● **TASK TO CARRY OUT**
Here is a block of records. Copy every line in it that includes "events".

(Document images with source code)
---*---

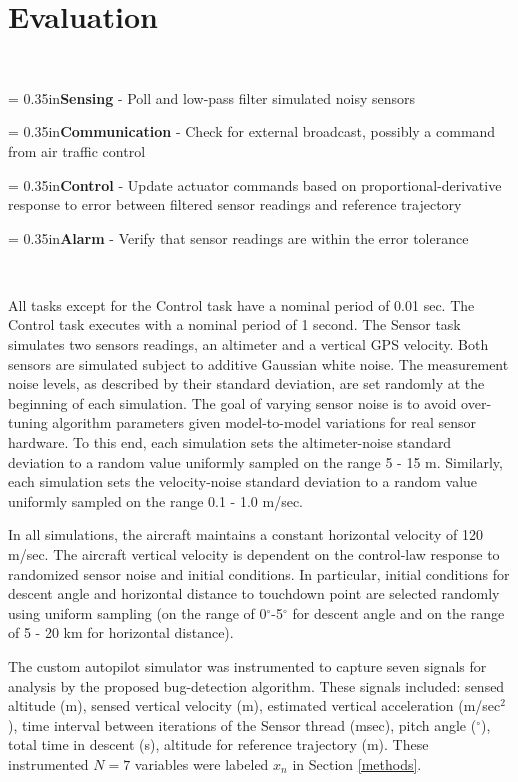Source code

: \section{Evaluation} \label{evaluation_1}

\par{~}

\hangindent = 0.35in\textbf{Sensing} - Poll and low-pass filter simulated noisy sensors

\hangindent = 0.35in\textbf{Communication} - Check for external broadcast, possibly a command from air traffic control

\hangindent = 0.35in\textbf{Control} - Update actuator commands based on proportional-derivative response to error between filtered sensor readings and reference trajectory

\hangindent = 0.35in\textbf{Alarm} - Verify that sensor readings are within the error tolerance

\par{~}

All tasks except for the Control task have a nominal period of 0.01
sec. The Control task executes with a nominal period of 1 second. The
Sensor task simulates two sensors readings, an altimeter and a
vertical GPS velocity. Both sensors are simulated subject to additive
Gaussian white noise. The measurement noise levels, as described by
their standard deviation, are set randomly at the beginning of each
simulation. The goal of varying sensor noise is to avoid over-tuning
algorithm parameters given model-to-model variations for real sensor
hardware. To this end, each simulation sets the altimeter-noise
standard deviation to a random value uniformly sampled on the range 5
- 15 m. Similarly, each simulation sets the velocity-noise standard
deviation to a random value uniformly sampled on the range 0.1 - 1.0 m/sec.

In all simulations, the aircraft maintains a constant horizontal
velocity of 120 m/sec. The aircraft vertical velocity is dependent on
the control-law response to randomized sensor noise and initial
conditions.  In particular, initial conditions for descent angle and
horizontal distance to touchdown point are selected randomly using
uniform sampling (on the range of 0$^\circ$-5$^\circ$ for descent
angle and on the range of 5 - 20 km for horizontal distance).

The custom autopilot simulator was instrumented to capture seven
signals for analysis by the proposed bug-detection algorithm.  These
signals included:  sensed altitude (m), sensed vertical velocity (m),
estimated vertical acceleration (m/sec$^2$), time interval between
iterations of the Sensor thread (msec), pitch angle ($^\circ$), total
time in descent (s), altitude for reference trajectory (m). These
instrumented $N=7$ variables were labeled $x_n$ in Section \ref{methods}.

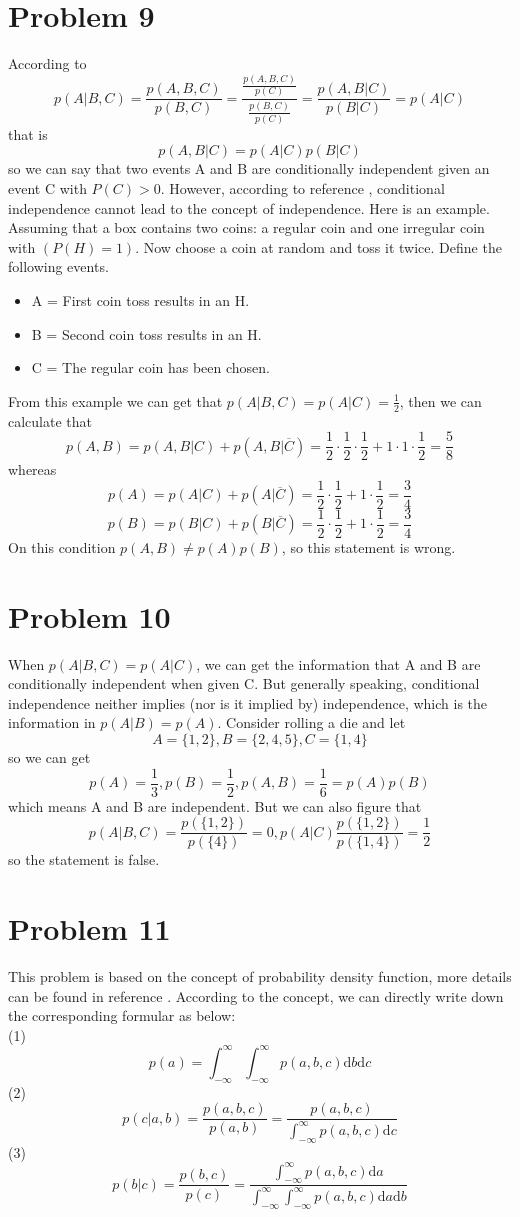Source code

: \documentclass{article}
\begin{document}
\section*{Problem 9}
According to \[p(A|B,C)=\frac{p(A,B,C)}{p(B,C)}=\frac{\frac{p(A,B,C)}{p(C)}}{\frac{p(B,C)}{p(C)}} = \frac{p(A,B|C)}{p(B|C)} = p(A|C) \]
that is 
\[ p(A,B|C) = p(A|C)p(B|C)\]
so we can say that two events A and B are conditionally independent given an event C with $P(C)>0$. However, according to reference \cite{CI}, conditional independence cannot lead to the concept of independence.
Here is an example. Assuming that a box contains two coins: a regular coin and one irregular coin with $(P(H)=1)$. Now choose a coin at random and toss it twice. Define the following events.
\begin{itemize}
	\item A = First coin toss results in an H.
	\item B = Second coin toss results in an H.
	\item C = The regular coin has been chosen.
\end{itemize}
From this example we can get that $p(A|B,C)=p(A|C)=\frac{1}{2}$, then we can calculate that
\[ p(A,B) = p(A,B|C)+p(A,B|\overline{C})=\frac{1}{2} \cdot \frac{1}{2} \cdot \frac{1}{2}+1 \cdot 1 \cdot \frac{1}{2} =\frac{5}{8} \]
whereas
\[ p(A) = p(A|C)+p(A|\overline{C}) = \frac{1}{2} \cdot \frac{1}{2} + 1 \cdot \frac{1}{2} = \frac{3}{4} \]
\[ p(B) = p(B|C)+p(B|\overline{C}) = \frac{1}{2} \cdot \frac{1}{2} + 1 \cdot \frac{1}{2} = \frac{3}{4}\]
On this condition $ p(A,B) \not= p(A)p(B)$, so this statement is wrong.
\section*{Problem 10}
When $p(A|B,C) = p(A|C)$, we can get the information that A and B are conditionally independent when given C. But generally speaking, conditional independence neither implies (nor is it implied by) independence, which is the information in $p(A|B) = p(A)$.
Consider rolling a die and let \[ A=\{1,2\}, B=\{2,4,5\},C=\{1,4\}\]
so we can get \[p(A) = \frac{1}{3},p(B) = \frac{1}{2},p(A,B) = \frac{1}{6} = p(A)p(B)\]
which means A and B are independent. But we can also figure that
\[ p(A|B,C) = \frac{p(\{1,2\})}{p(\{4\})} = 0, p(A|C) \frac{p(\{1,2\})}{p(\{1,4\})}= \frac{1}{2}\]
so the statement is false.

\section*{Problem 11}
This problem is based on the concept of probability density function, more details can be found in reference \cite{cs229-prob}. According to the concept, we can directly write down the corresponding formular as below:\\
(1)  \[p(a) = \int_{-\infty}^{\infty}\int_{-\infty}^{\infty}p(a,b,c)\mathrm{d}b\mathrm{d}c\]
(2) \[p(c|a,b) = \frac{p(a,b,c)}{p(a,b)} = \frac{p(a,b,c)}{\int_{-\infty}^{\infty}p(a,b,c)\mathrm{d}c}\]
(3)\[p(b|c) = \frac{p(b,c)}{p(c)}=\frac{\int_{-\infty}^{\infty}p(a,b,c)\mathrm{d}a}{\int_{-\infty}^{\infty}\int_{-\infty}^{\infty}p(a,b,c)\mathrm{d}a\mathrm{d}b}\]
\end{document}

---*---

● **ANSWER TO THIS EXERCISE**
so we can say that two events A and B are conditionally independent given an event C with $P(C)>0$. However, according to reference \cite{CI}, conditional independence cannot lead to the concept of independence.
Here is an example. Assuming that a box contains two coins: a regular coin and one irregular coin with $(P(H)=1)$. Now choose a coin at random and toss it twice. Define the following events.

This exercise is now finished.